▶ YOUR GOAL
Set down every line of the records below word for word, leaving out the pictures.

(Stored dataset items)
>>>
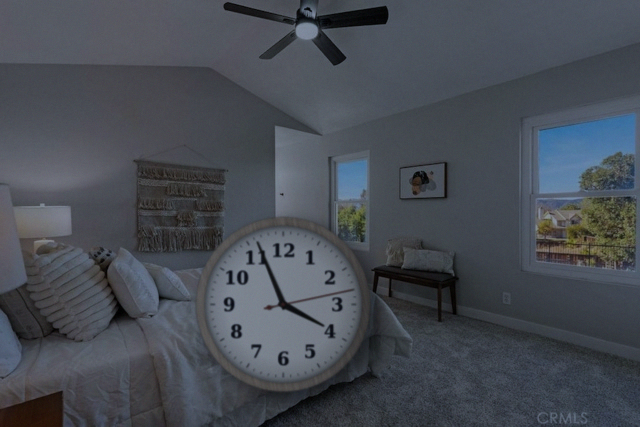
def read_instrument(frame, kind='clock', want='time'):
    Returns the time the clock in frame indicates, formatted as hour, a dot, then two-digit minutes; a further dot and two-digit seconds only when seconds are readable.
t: 3.56.13
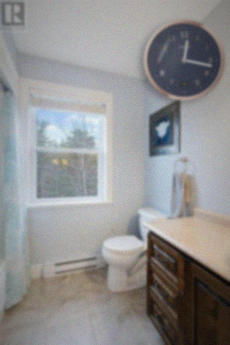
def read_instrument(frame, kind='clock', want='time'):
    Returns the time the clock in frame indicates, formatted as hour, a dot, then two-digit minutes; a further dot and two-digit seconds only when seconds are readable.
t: 12.17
<<<
▶ COMPLETE RESPONSE
def read_instrument(frame, kind='clock', want='time'):
    Returns the time the clock in frame indicates, formatted as hour, a dot, then two-digit minutes; a further dot and two-digit seconds only when seconds are readable.
t: 3.56.13
def read_instrument(frame, kind='clock', want='time'):
    Returns the time the clock in frame indicates, formatted as hour, a dot, then two-digit minutes; a further dot and two-digit seconds only when seconds are readable.
t: 12.17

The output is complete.